WHAT YOU NEED TO DO:
Go through the data and copy every line in which "values" appears.

TASK INPUTS:

::::

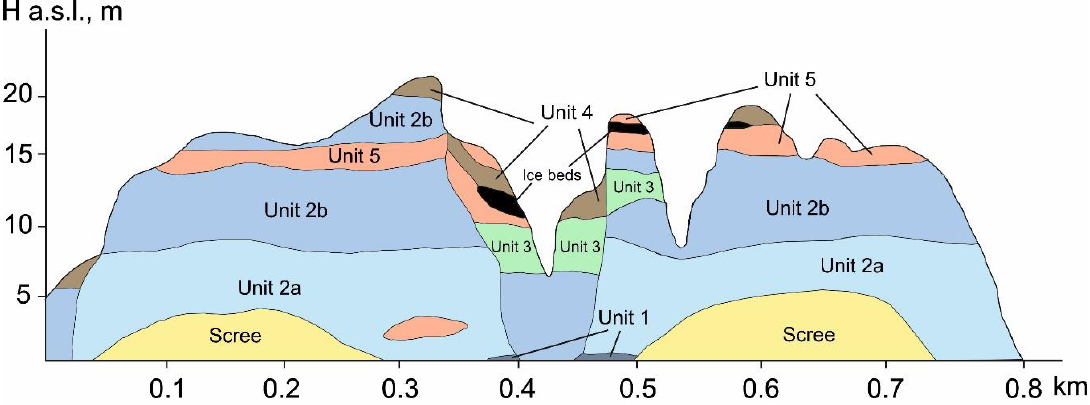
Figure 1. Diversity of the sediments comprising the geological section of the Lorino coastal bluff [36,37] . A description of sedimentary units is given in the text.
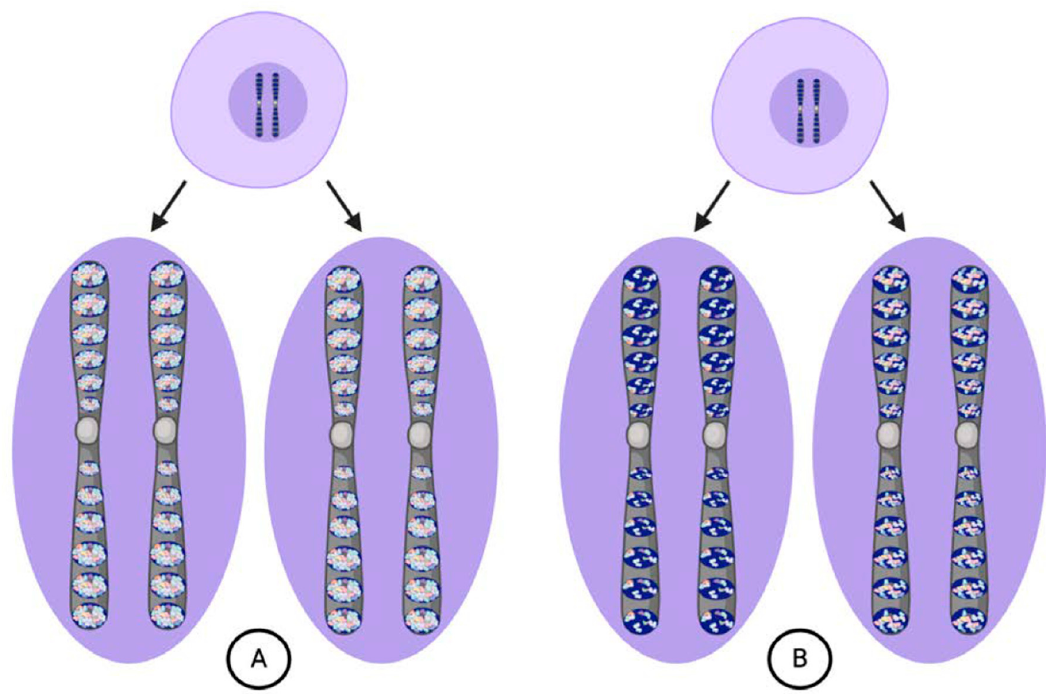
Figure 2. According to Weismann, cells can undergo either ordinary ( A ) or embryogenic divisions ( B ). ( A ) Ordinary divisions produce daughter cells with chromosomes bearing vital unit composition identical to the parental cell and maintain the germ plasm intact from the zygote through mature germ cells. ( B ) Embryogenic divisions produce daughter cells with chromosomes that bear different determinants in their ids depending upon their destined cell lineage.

::::

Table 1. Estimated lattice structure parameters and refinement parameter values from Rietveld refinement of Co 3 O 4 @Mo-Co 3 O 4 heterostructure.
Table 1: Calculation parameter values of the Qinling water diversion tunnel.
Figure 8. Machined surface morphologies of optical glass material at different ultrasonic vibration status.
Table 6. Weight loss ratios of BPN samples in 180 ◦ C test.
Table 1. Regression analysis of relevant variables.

::::

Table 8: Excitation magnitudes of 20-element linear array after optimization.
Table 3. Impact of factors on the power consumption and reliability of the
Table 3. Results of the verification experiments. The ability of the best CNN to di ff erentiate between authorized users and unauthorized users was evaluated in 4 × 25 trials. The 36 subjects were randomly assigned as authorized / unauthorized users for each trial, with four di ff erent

::::

ANSWER FOR THIS EXERCISE:
Table 1. Estimated lattice structure parameters and refinement parameter values from Rietveld refinement of Co 3 O 4 @Mo-Co 3 O 4 heterostructure.
Table 1: Calculation parameter values of the Qinling water diversion tunnel.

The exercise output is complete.